[Start of Information shown]

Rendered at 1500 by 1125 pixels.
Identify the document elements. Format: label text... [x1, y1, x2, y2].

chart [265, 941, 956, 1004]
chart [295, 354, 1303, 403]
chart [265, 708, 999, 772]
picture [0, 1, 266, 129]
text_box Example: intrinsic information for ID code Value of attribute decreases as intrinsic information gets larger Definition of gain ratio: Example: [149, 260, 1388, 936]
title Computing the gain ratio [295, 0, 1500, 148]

[End of Information shown]

Objective — Please recast the lines above as a numbered list, leaving out any blank lines.

Exercise output —
1. Rendered at 1500 by 1125 pixels.
2. Identify the document elements. Format: label text... [x1, y1, x2, y2].
3. chart [265, 941, 956, 1004]
4. chart [295, 354, 1303, 403]
5. chart [265, 708, 999, 772]
6. picture [0, 1, 266, 129]
7. text_box Example: intrinsic information for ID code Value of attribute decreases as intrinsic information gets larger Definition of gain ratio: Example: [149, 260, 1388, 936]
8. title Computing the gain ratio [295, 0, 1500, 148]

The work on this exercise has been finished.